[Stored entries]
=== Section Start ===
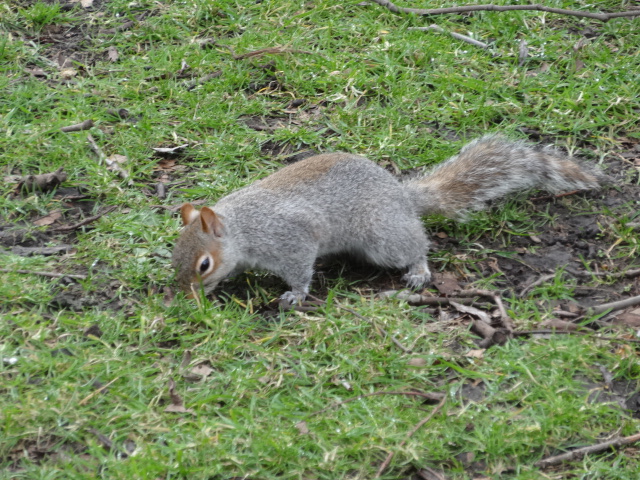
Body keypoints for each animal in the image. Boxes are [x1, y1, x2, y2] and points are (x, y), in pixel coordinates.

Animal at [171, 135, 605, 304]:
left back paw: (419, 270)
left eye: (203, 264)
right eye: (174, 256)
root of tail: (401, 196)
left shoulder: (290, 238)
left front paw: (295, 294)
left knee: (417, 246)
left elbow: (299, 269)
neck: (241, 228)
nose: (187, 297)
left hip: (383, 238)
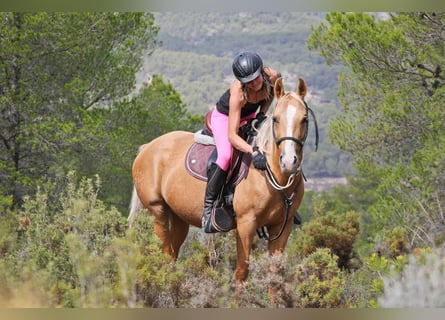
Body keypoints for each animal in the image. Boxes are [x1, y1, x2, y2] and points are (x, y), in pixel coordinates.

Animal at [129, 77, 312, 284]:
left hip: (179, 216)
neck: (272, 176)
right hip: (157, 211)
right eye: (276, 119)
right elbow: (242, 271)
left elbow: (275, 274)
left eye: (304, 119)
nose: (288, 162)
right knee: (166, 254)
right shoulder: (246, 224)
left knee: (173, 254)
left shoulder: (282, 226)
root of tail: (147, 147)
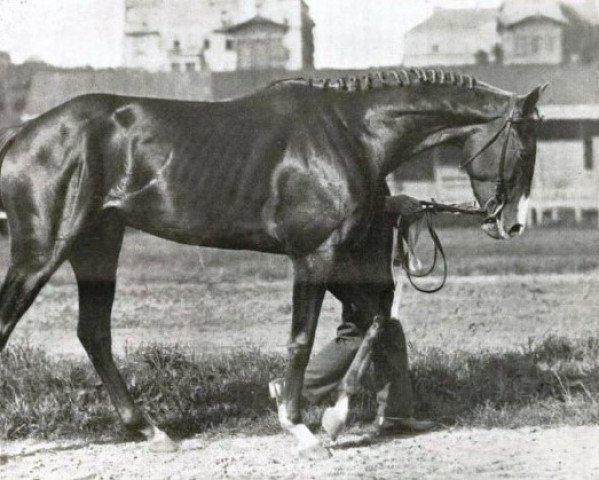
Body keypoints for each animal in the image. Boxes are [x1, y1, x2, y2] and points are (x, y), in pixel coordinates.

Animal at [0, 68, 548, 458]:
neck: (349, 132)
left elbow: (373, 321)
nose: (512, 224)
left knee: (94, 332)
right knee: (15, 321)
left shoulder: (338, 262)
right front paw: (300, 427)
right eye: (524, 150)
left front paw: (334, 419)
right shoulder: (315, 255)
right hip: (43, 250)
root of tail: (20, 137)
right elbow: (302, 340)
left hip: (97, 244)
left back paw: (151, 430)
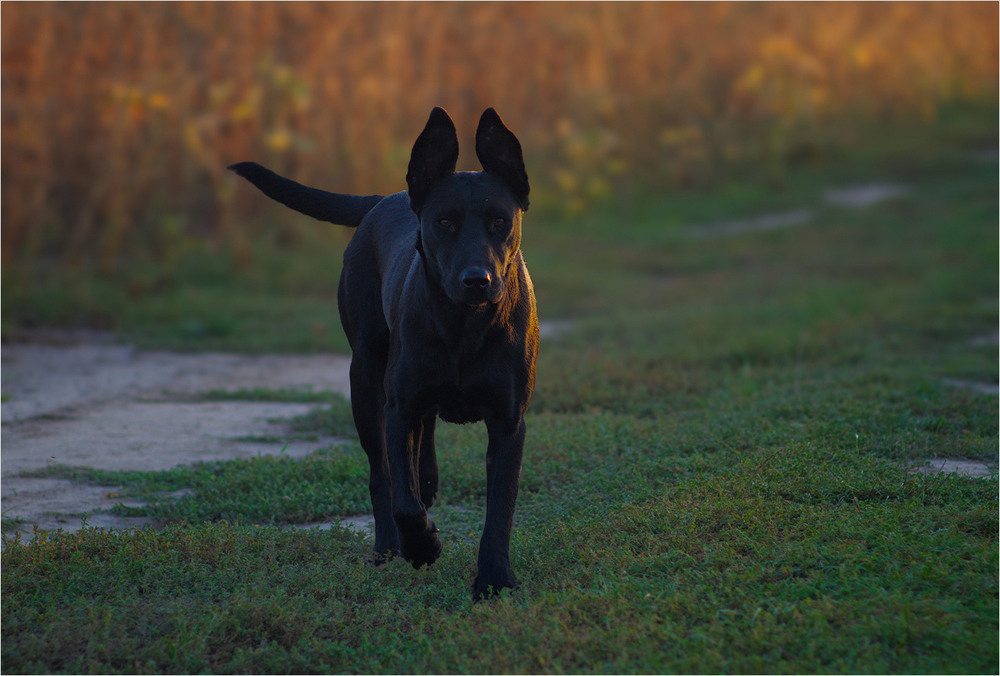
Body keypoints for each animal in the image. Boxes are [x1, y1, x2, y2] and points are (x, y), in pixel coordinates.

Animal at [229, 107, 540, 596]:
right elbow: (403, 499)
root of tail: (384, 198)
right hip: (366, 380)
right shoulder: (399, 409)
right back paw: (388, 548)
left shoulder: (509, 422)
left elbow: (500, 506)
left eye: (500, 221)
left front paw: (494, 578)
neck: (464, 326)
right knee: (383, 474)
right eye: (444, 222)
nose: (477, 280)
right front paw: (424, 546)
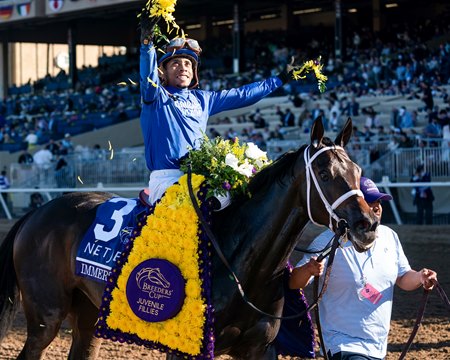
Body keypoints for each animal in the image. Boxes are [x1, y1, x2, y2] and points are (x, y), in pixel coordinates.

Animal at [0, 119, 380, 360]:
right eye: (325, 173)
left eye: (358, 172)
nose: (368, 224)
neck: (239, 260)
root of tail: (35, 214)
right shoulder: (187, 351)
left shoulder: (261, 349)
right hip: (45, 317)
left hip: (89, 314)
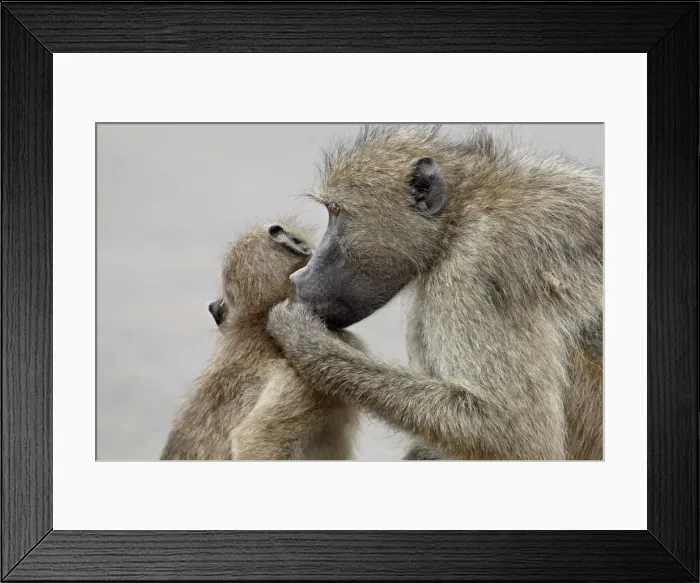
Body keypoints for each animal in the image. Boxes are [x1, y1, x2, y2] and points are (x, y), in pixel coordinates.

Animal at [266, 125, 603, 461]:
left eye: (336, 211)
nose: (299, 278)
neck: (459, 213)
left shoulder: (477, 269)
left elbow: (513, 434)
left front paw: (302, 337)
=== Section End ===
Task: The entries should be reproduced word for word, pictures omitted.

Written answer:
Body keypoints for each animal in the image. Boxes are [x1, y1, x2, y2] and points are (x, y), in pixel coordinates.

Animal at [171, 135, 605, 304]:
left back paw: (419, 270)
left eye: (203, 264)
right eye: (174, 256)
root of tail: (401, 196)
left shoulder: (290, 238)
left front paw: (295, 294)
left knee: (417, 246)
left elbow: (299, 269)
neck: (241, 228)
nose: (187, 297)
left hip: (383, 238)
Body keypoints for each animal in the image. Boxes are [x1, y1, x2, y2] and points are (x, y), in pixel coordinates.

Animal at [129, 77, 312, 284]:
left hip: (179, 216)
neck: (272, 176)
right hip: (157, 211)
right eye: (276, 119)
right elbow: (242, 271)
left elbow: (275, 274)
left eye: (304, 119)
nose: (288, 162)
right knee: (166, 254)
right shoulder: (246, 224)
left knee: (173, 254)
left shoulder: (282, 226)
root of tail: (147, 147)
Body keypoints for each animal in the image. Boxes are [x1, y1, x2, y2] and points are (x, y), in pixel coordinates.

Animal at [0, 68, 548, 458]:
neck: (349, 132)
left elbow: (373, 321)
nose: (512, 224)
left knee: (94, 332)
right knee: (15, 321)
left shoulder: (338, 262)
right front paw: (300, 427)
right eye: (524, 150)
left front paw: (334, 419)
right shoulder: (315, 255)
right hip: (43, 250)
root of tail: (20, 137)
right elbow: (302, 340)
left hip: (97, 244)
left back paw: (151, 430)
Body keypoints for each animal in the image. Boxes are [x1, y1, x2, y2] and points are (x, y), in pixel coordinates.

Animal at [229, 107, 540, 596]:
right elbow: (403, 499)
root of tail: (384, 198)
right hip: (366, 380)
right shoulder: (399, 409)
right back paw: (388, 548)
left shoulder: (509, 422)
left elbow: (500, 506)
left eye: (500, 221)
left front paw: (494, 578)
neck: (464, 326)
right knee: (383, 474)
right eye: (444, 222)
nose: (477, 280)
right front paw: (424, 546)
Body keypoints for each animal in the image. Boxes are [x1, y1, x2, y2] and points are (x, y), in pixel coordinates.

Animal at [0, 119, 380, 360]:
right eye: (325, 173)
left eye: (358, 172)
nose: (368, 224)
neck: (239, 260)
root of tail: (35, 214)
right shoulder: (187, 351)
left shoulder: (261, 349)
right hip: (45, 317)
left hip: (89, 314)
Body keypoints for each animal in the image. Boxes are [x1, y1, x2, y2] and points are (x, y), in pixel coordinates.

Animal at [266, 125, 603, 461]:
left eye: (336, 211)
nose: (299, 278)
neck: (459, 213)
left shoulder: (477, 269)
left elbow: (513, 434)
left front paw: (302, 337)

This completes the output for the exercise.